About this exercise:
Present the extracted text from all the rows below as a numbered list, one line per item, with blank lines left out. Leave the pictures out of your answer.

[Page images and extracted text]
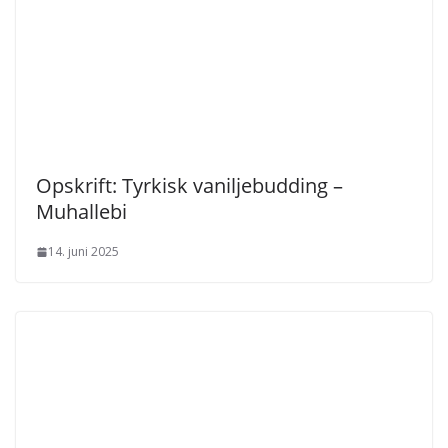
Opskrift: Tyrkisk vaniljebudding –
Muhallebi
14. juni 2025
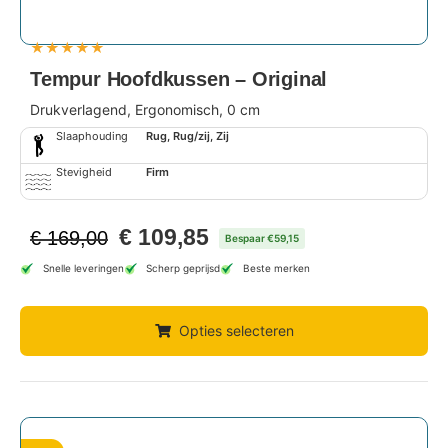
★
★
★
★
★
Tempur Hoofdkussen – Original
Drukverlagend, Ergonomisch, 0 cm
Slaaphouding
Rug, Rug/zij, Zij
Stevigheid
Firm
€
109,85
€
169,00
Bespaar €59,15
Snelle leveringen
Scherp geprijsd
Beste merken
Opties selecteren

Task result:
1. Opskrift: Tyrkisk vaniljebudding –
2. Muhallebi
3. 14. juni 2025
4. ★
5. ★
6. ★
7. ★
8. ★
9. Tempur Hoofdkussen – Original
10. Drukverlagend, Ergonomisch, 0 cm
11. Slaaphouding
12. Rug, Rug/zij, Zij
13. Stevigheid
14. Firm
15. €
16. 109,85
17. €
18. 169,00
19. Bespaar €59,15
20. Snelle leveringen
21. Scherp geprijsd
22. Beste merken
23. Opties selecteren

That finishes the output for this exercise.